Question :
I have a table like the following:
spread_id serial NOT NULL,
game_id integer NOT NULL,
sportsbook_id integer NOT NULL,
spread_type integer NOT NULL,
spread_duration integer NOT NULL,
home_line double precision,
home_odds integer,
away_line double precision,
away_odds integer,
update_time timestamp without time zone NOT NULL,
game_update_count integer NOT NULL
I’m trying to get the last row inserted (max update_time or game_update_count), for each group of sportsbook_id, spread_type, spread_duration, and game_id.
The following query gets me close, but I am not able to select the lines/odds without Postgres complaining.
SELECT
spreads.game_id, sportsbook_id, spread_type, spread_duration,
MAX(game_update_count) AS game_update_count
FROM spreads
LEFT JOIN schedule ON
schedule.game_id = spreads.game_id
WHERE date >= '2012-01-01' AND date <= '2012-01-02'
GROUP BY
spreads.game_id, sportsbook_id, spread_type, spread_duration
ORDER BY
spread_duration, spread_type, sportsbook_id, spreads.game_id,
game_update_count DESC;
Anyone have any thoughts on a better approach to take?
Answer :
The simplest way in Postgres is with DISTINCT ON
:
SELECT DISTINCT ON (1,2,3,4)
sp.game_id, sportsbook_id, spread_type, spread_duration, game_update_count
FROM spreads sp
LEFT JOIN schedule sch USING (game_id)
WHERE date >= '2012-01-01'
AND date <= '2012-01-02'
ORDER BY 4,3,2,1, game_update_count DESC;
Details:
The numbers are just syntax shorthand referring to the ordinal position of SELECT
items.

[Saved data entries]
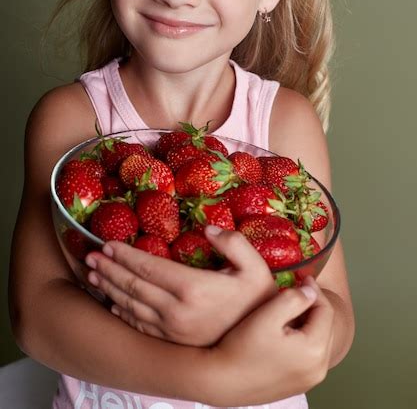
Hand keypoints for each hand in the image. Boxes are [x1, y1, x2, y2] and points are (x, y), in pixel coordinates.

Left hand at [85, 226, 276, 345]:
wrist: (261, 346)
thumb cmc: (258, 301)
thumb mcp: (255, 267)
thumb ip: (234, 243)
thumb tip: (208, 228)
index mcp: (192, 287)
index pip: (148, 266)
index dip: (124, 255)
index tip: (107, 244)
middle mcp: (176, 310)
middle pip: (133, 285)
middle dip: (109, 268)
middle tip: (90, 256)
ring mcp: (171, 329)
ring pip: (130, 306)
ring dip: (109, 288)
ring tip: (93, 275)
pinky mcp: (172, 341)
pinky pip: (139, 325)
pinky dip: (121, 312)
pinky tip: (112, 304)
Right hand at [208, 278, 334, 405]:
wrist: (221, 381)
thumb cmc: (242, 346)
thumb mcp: (267, 315)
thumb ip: (294, 298)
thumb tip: (311, 291)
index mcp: (314, 350)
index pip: (326, 311)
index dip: (315, 290)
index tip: (302, 277)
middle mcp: (318, 370)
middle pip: (326, 327)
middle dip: (314, 306)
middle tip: (297, 290)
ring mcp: (309, 380)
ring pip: (319, 342)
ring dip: (309, 323)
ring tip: (291, 309)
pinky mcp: (298, 385)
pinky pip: (310, 356)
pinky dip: (304, 339)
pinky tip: (285, 331)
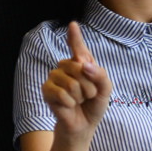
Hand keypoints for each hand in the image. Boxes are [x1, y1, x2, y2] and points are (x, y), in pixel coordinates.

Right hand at [42, 22, 111, 136]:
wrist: (83, 125)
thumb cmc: (93, 105)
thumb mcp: (105, 89)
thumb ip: (100, 74)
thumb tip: (83, 64)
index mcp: (81, 63)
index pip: (78, 47)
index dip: (75, 37)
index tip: (73, 25)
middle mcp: (65, 66)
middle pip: (80, 68)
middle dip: (90, 87)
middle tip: (87, 95)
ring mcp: (54, 77)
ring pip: (72, 83)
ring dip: (80, 96)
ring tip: (78, 100)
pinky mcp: (47, 90)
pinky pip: (63, 94)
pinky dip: (70, 103)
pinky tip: (69, 106)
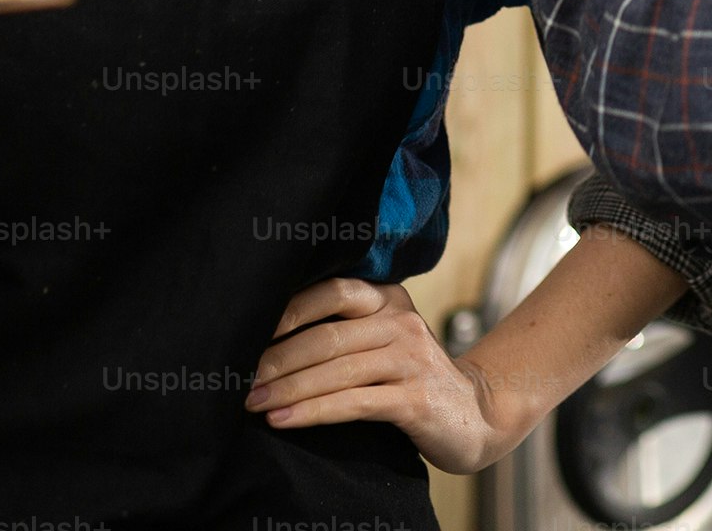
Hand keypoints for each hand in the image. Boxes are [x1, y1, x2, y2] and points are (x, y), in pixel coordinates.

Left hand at [249, 277, 503, 473]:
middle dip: (276, 359)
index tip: (247, 329)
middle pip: (328, 336)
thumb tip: (265, 341)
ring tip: (251, 403)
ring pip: (337, 371)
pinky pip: (354, 403)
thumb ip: (343, 332)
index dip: (290, 309)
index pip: (334, 291)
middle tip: (236, 379)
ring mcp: (411, 360)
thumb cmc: (411, 378)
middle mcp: (402, 323)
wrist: (474, 414)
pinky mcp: (415, 399)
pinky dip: (313, 412)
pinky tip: (283, 421)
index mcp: (389, 300)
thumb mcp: (383, 341)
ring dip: (287, 389)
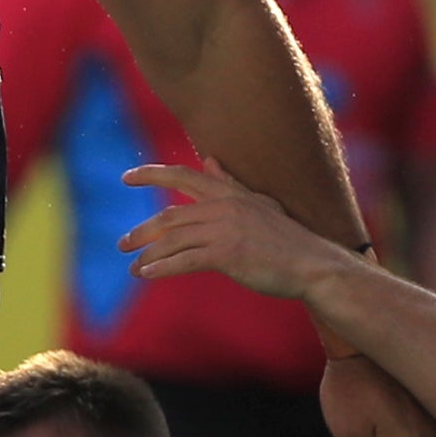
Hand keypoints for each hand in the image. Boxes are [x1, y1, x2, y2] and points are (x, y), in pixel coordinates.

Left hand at [120, 160, 340, 301]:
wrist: (314, 265)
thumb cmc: (288, 240)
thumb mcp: (259, 204)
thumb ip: (230, 184)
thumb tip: (209, 161)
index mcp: (230, 194)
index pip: (184, 175)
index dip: (152, 174)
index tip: (126, 177)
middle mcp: (224, 207)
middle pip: (170, 216)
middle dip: (143, 230)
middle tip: (122, 243)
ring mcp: (224, 229)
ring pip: (173, 240)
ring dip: (148, 254)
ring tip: (133, 266)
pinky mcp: (227, 253)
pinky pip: (184, 260)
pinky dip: (162, 268)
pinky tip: (146, 275)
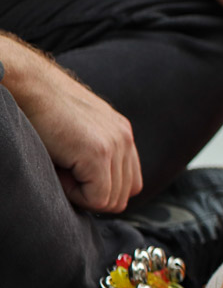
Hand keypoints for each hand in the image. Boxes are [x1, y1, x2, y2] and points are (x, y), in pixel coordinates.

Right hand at [12, 44, 142, 212]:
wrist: (27, 85)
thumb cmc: (41, 111)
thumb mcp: (78, 134)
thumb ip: (96, 158)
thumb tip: (98, 195)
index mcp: (122, 134)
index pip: (130, 185)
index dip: (102, 191)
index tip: (75, 176)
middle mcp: (125, 139)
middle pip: (122, 197)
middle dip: (91, 195)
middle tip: (64, 172)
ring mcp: (115, 145)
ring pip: (110, 201)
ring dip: (82, 194)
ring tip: (61, 167)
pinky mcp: (98, 152)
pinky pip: (96, 199)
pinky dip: (73, 194)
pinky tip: (59, 170)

> **What you are asked to do**
In the Postgres query thread, what do the numbers in "DISTINCT ON (1,2,3,4)" refer to?

> **Exercise response**
They are syntax shorthand that refers to the ordinal position of the SELECT items.